On touchait à l’automne de 1845. Depuis quelque temps déjà, une légère fermentation s’était manifestée parmi les Flittas[1] : l’impôt ne rentrait qu’avec difficulté ; des assassinats avaient été commis, et de nombreux rapports arabes signalaient les menées sans cesse renaissantes du chériff Bou-Maza. M. le général de Bourjolly, commandant la subdivision de Mostaganem, jugea nécessaire de se porter au centre du pays pour mettre fin à ce commencement de désordre. Rien, du reste, n’indiquait que l’on dût rencontrer la moindre résistance. Au dire de ceux qui se prétendaient les mieux renseignés, quelques amendes et la présence des troupes auraient bientôt fait rentrer tout le monde dans le devoir, et nous devions revenir à Mostaganem sans avoir tiré un coup de fusil.
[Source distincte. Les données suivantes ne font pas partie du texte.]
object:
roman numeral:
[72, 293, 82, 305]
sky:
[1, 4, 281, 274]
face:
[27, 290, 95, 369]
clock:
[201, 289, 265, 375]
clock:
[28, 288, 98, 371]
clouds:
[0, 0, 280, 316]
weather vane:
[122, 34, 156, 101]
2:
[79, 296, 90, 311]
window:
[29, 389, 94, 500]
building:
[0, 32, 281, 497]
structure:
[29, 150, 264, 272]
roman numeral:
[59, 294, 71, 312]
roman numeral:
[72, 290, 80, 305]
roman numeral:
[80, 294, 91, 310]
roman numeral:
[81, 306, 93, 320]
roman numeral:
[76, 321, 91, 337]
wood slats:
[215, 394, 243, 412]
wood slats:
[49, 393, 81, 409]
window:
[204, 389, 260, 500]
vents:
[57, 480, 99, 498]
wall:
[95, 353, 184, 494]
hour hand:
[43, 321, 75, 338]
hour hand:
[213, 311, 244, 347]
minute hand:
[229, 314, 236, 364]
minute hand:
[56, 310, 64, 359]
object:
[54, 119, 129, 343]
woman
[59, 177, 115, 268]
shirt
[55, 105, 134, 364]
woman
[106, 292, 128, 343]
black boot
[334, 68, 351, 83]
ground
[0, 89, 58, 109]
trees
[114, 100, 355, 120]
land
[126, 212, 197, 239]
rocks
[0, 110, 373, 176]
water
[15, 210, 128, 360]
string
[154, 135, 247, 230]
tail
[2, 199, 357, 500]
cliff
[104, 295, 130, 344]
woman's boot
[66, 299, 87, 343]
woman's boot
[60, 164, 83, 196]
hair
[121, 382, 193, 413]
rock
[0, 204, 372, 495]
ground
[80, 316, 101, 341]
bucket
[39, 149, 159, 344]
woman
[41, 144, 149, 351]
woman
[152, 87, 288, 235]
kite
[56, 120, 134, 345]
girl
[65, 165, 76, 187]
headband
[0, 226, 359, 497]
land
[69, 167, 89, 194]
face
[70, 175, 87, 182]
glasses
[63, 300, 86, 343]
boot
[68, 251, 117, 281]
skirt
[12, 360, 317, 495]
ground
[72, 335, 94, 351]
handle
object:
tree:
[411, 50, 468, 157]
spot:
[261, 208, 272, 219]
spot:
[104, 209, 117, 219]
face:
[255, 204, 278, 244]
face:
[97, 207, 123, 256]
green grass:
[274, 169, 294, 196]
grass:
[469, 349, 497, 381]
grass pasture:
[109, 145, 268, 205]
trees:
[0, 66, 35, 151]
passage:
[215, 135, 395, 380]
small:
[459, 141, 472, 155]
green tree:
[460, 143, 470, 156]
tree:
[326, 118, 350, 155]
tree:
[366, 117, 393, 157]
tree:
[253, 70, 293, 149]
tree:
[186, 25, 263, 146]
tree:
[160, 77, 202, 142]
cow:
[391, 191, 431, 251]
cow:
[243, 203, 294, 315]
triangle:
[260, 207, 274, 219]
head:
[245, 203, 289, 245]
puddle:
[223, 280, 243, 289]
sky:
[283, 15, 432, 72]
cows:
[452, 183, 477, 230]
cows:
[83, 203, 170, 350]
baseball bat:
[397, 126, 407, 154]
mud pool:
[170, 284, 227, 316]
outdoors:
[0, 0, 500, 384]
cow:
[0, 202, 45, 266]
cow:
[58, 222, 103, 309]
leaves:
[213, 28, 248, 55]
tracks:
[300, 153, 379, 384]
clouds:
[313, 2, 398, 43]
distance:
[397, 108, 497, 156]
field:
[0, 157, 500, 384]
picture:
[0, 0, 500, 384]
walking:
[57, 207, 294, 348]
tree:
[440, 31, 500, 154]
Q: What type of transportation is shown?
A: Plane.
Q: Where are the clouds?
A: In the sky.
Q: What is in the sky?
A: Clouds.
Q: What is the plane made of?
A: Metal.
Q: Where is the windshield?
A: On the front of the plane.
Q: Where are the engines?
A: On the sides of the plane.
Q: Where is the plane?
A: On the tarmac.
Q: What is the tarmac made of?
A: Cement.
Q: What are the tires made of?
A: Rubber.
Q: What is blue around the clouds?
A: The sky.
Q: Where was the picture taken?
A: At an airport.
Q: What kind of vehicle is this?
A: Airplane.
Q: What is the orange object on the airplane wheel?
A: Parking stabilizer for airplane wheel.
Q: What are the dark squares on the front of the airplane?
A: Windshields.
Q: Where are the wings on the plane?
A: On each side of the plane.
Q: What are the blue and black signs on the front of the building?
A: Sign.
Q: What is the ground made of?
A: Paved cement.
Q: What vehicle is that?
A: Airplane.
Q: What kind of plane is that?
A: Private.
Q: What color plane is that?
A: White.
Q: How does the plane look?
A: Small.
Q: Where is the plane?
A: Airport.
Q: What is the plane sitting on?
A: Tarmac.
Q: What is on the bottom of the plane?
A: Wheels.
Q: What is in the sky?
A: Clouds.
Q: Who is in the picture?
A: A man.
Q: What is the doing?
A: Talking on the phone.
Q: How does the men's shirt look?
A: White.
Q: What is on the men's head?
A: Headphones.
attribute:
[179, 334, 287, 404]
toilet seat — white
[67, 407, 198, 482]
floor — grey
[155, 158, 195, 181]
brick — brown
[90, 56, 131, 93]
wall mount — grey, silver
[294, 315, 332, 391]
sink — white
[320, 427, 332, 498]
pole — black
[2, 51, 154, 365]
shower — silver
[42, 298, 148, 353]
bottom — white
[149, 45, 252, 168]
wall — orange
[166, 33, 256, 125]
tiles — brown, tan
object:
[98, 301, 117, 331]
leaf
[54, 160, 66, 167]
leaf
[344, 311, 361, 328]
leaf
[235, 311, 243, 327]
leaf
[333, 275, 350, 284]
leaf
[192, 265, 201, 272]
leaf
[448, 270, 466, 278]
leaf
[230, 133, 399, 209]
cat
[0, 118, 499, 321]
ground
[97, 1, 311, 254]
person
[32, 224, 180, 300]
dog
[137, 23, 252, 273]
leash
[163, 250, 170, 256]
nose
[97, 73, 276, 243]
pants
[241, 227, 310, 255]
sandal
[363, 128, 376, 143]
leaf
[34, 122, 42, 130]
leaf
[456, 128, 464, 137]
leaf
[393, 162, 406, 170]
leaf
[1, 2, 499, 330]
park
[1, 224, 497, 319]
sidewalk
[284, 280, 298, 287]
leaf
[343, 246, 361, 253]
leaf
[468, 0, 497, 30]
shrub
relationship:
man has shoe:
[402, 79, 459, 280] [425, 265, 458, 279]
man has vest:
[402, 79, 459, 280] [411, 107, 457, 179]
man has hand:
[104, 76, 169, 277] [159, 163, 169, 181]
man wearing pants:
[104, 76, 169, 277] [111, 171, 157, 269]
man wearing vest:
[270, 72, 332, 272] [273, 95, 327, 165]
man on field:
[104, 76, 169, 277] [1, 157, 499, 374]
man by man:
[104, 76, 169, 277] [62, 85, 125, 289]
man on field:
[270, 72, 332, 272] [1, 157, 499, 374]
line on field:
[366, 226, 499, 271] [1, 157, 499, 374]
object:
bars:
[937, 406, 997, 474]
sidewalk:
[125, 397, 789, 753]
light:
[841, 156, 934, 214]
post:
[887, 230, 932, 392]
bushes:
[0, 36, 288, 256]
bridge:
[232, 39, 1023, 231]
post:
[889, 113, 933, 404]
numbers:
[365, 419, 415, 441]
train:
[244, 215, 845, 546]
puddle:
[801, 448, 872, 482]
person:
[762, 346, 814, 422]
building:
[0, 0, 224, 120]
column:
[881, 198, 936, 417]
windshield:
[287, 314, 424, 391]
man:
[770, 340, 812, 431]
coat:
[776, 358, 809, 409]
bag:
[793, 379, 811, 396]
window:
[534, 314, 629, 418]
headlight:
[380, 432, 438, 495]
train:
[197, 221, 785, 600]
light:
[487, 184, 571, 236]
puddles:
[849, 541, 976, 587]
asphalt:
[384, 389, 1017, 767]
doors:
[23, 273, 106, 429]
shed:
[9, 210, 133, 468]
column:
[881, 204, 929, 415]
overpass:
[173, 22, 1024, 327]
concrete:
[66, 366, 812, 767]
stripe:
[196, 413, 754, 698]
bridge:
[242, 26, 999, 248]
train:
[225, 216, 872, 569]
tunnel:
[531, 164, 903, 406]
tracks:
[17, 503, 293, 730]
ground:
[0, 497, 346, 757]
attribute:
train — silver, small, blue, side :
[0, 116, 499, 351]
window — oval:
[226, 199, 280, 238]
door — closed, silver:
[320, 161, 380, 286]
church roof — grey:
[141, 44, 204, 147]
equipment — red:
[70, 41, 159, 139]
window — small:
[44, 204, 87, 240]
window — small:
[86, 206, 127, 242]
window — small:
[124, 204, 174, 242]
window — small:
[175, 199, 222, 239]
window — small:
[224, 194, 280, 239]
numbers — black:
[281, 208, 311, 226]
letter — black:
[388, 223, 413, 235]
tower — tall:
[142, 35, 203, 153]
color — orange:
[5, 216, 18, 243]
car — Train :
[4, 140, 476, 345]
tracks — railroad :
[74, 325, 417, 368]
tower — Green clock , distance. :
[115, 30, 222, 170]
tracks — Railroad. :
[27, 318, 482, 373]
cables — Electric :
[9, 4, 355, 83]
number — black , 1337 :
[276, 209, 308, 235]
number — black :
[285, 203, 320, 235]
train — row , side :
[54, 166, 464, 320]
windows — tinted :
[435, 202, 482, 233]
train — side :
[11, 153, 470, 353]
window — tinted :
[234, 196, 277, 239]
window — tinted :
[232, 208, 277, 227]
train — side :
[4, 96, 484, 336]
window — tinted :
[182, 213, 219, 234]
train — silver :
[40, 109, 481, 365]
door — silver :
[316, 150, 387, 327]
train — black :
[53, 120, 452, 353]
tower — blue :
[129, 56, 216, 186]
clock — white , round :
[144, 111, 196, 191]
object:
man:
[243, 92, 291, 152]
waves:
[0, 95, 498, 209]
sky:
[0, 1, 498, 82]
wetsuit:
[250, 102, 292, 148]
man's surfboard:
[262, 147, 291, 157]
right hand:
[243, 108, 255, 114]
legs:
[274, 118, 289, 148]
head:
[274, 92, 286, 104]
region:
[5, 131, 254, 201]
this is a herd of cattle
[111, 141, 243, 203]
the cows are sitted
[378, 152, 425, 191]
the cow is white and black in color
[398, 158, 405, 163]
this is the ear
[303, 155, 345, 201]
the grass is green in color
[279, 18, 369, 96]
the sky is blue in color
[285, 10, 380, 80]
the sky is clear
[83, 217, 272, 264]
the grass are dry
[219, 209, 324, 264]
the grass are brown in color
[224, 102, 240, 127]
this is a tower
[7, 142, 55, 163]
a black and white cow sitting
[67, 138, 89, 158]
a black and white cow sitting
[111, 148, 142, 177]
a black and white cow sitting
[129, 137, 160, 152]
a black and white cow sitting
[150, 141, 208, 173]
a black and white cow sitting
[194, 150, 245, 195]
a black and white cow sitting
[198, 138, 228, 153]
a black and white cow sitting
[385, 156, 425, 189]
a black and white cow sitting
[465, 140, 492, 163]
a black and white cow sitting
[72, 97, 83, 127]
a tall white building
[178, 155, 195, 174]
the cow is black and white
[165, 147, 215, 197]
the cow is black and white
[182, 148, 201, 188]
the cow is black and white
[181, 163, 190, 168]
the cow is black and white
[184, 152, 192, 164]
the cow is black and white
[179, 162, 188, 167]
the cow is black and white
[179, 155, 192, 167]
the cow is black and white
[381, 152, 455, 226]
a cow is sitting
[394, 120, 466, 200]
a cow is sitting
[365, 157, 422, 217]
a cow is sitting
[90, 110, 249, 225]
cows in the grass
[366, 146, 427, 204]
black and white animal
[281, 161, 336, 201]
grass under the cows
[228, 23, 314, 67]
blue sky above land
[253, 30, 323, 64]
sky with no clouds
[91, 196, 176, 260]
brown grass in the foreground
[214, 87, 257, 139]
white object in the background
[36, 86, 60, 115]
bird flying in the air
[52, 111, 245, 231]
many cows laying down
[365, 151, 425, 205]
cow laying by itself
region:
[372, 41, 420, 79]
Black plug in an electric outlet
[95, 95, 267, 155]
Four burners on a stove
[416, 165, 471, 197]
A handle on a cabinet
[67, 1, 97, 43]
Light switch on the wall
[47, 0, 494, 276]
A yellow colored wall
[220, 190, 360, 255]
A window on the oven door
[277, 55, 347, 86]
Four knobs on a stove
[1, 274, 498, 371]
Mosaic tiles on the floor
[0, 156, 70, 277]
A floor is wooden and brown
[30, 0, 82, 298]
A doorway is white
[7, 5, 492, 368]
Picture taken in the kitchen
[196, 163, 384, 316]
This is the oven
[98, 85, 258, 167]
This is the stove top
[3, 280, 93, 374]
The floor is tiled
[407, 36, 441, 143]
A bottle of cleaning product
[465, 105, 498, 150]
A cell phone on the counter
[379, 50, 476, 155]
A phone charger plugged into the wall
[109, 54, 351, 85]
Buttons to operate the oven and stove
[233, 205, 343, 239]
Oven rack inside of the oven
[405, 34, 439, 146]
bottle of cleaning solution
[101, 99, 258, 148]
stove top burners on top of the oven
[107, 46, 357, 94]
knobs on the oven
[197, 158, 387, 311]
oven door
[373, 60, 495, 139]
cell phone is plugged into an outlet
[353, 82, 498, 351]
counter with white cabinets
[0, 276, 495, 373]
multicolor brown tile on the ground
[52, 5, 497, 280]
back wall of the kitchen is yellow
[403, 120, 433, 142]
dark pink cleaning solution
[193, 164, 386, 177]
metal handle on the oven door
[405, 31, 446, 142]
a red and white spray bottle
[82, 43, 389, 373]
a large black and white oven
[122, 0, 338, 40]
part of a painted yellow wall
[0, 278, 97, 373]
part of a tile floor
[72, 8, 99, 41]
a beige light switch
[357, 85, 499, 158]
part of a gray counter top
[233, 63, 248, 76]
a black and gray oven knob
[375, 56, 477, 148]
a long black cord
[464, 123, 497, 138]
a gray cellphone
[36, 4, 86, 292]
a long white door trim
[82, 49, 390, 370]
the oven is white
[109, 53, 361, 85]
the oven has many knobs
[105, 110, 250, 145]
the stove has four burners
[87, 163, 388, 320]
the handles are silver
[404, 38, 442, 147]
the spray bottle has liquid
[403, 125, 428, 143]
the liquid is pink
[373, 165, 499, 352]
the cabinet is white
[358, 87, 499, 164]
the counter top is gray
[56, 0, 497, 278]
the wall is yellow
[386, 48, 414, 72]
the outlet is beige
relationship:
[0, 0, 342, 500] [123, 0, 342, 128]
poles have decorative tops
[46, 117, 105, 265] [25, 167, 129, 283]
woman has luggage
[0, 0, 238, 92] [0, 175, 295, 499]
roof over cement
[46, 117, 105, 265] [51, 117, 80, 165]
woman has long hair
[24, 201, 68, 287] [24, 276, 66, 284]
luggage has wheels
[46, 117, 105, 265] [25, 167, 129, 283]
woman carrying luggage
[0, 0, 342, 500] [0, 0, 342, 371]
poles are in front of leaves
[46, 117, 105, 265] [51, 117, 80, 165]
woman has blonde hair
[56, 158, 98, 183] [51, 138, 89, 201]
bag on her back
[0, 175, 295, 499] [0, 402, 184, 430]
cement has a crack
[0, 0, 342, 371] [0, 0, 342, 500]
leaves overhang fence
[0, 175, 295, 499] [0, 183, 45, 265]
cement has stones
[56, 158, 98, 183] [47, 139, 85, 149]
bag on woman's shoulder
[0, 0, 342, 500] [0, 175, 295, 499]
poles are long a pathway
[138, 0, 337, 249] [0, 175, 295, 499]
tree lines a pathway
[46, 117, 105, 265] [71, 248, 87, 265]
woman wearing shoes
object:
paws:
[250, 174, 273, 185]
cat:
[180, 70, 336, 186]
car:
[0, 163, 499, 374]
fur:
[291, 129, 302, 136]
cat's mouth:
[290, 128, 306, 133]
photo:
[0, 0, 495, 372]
Douze cents hommes d’infanterie, cent quarante chevaux du 4e chasseurs d’Afrique et deux pièces d’artillerie de montagne bivouaquaient donc, le 18 septembre 1845, sur le territoire des Béni-Dergoun, au pied des plateaux des Flittas, dans un endroit connu sous le nom de Touiza, et, le lendemain 19, à trois heures du matin, les clairons et les trompettes, en sonnant la diane, faisaient retentir les échos de la vallée. À la première fanfare, tout s’éveilla. Le fantassin, à peine debout, roula sa petite tente sur son sac déjà fait, pendant que le chasseur d’Afrique, salué par les joyeux hennissemens de son cheval, allait retrouver ce fidèle compagnon de ses fatigues et lui porter la provende du matin. Les mulets patiens se laissaient gravement charger de leurs

  1. Les Flittas sont une grande et puissante tribu dont le territoire commence à quinze lieues au sud de Mostaganem. Ce territoire touche d’un côté à la plaine de la Mina, de l’autre aux limites du Tell. Les Flittas sont divisés en plusieurs fractions, dont l’une, les Cheurfas, habitant les terrains les plus difficiles, doit à son fanatisme d’avoir une grande action sur le reste de la tribu.